INPUT section start

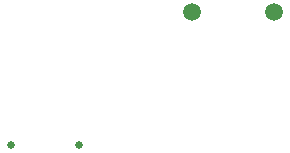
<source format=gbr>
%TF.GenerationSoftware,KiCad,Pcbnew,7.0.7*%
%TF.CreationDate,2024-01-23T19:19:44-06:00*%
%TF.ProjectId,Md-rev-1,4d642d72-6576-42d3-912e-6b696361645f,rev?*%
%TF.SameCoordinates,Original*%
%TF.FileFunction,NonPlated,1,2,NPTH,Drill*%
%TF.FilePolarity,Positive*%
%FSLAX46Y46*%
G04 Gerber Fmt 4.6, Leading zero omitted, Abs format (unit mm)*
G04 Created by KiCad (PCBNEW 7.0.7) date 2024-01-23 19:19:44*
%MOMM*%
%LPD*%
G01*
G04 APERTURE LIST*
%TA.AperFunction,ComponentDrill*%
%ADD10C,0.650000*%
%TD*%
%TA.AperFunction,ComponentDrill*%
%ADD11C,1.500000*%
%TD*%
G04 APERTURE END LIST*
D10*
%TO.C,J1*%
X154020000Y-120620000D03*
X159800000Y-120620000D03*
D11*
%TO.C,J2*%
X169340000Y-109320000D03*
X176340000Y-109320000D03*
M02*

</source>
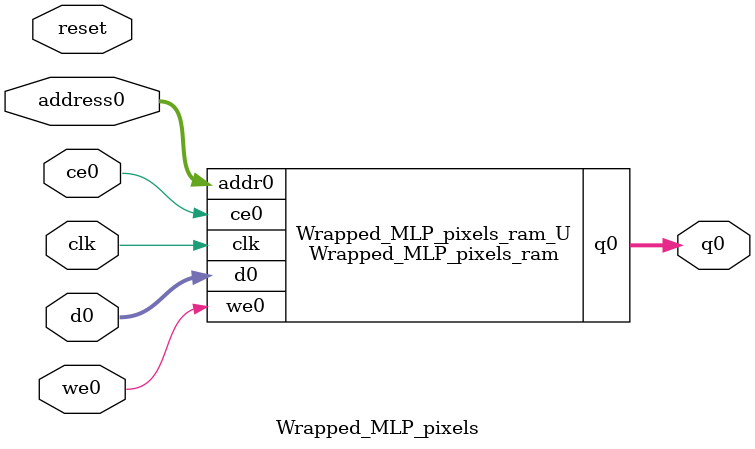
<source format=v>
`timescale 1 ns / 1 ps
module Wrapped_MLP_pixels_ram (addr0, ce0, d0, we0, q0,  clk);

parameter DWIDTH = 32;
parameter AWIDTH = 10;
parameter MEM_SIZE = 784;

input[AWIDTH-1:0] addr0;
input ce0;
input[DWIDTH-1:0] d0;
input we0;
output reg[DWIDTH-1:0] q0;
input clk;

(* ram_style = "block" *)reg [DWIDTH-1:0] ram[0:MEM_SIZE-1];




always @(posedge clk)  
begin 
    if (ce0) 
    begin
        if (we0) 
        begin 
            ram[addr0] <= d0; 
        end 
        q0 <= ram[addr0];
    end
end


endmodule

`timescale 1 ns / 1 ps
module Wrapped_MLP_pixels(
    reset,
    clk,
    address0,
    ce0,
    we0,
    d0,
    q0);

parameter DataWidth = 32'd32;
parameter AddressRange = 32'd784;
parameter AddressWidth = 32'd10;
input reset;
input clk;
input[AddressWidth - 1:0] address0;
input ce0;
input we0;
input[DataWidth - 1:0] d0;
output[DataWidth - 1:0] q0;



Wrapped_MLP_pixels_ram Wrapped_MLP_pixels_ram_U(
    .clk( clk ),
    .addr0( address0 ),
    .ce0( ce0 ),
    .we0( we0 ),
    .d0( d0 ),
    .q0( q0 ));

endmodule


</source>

INPUT section end

### [TASK]
One number is all the reply should hold: how many lines in these records include the word "AddressWidth".

### [ANSWER SECTION]
2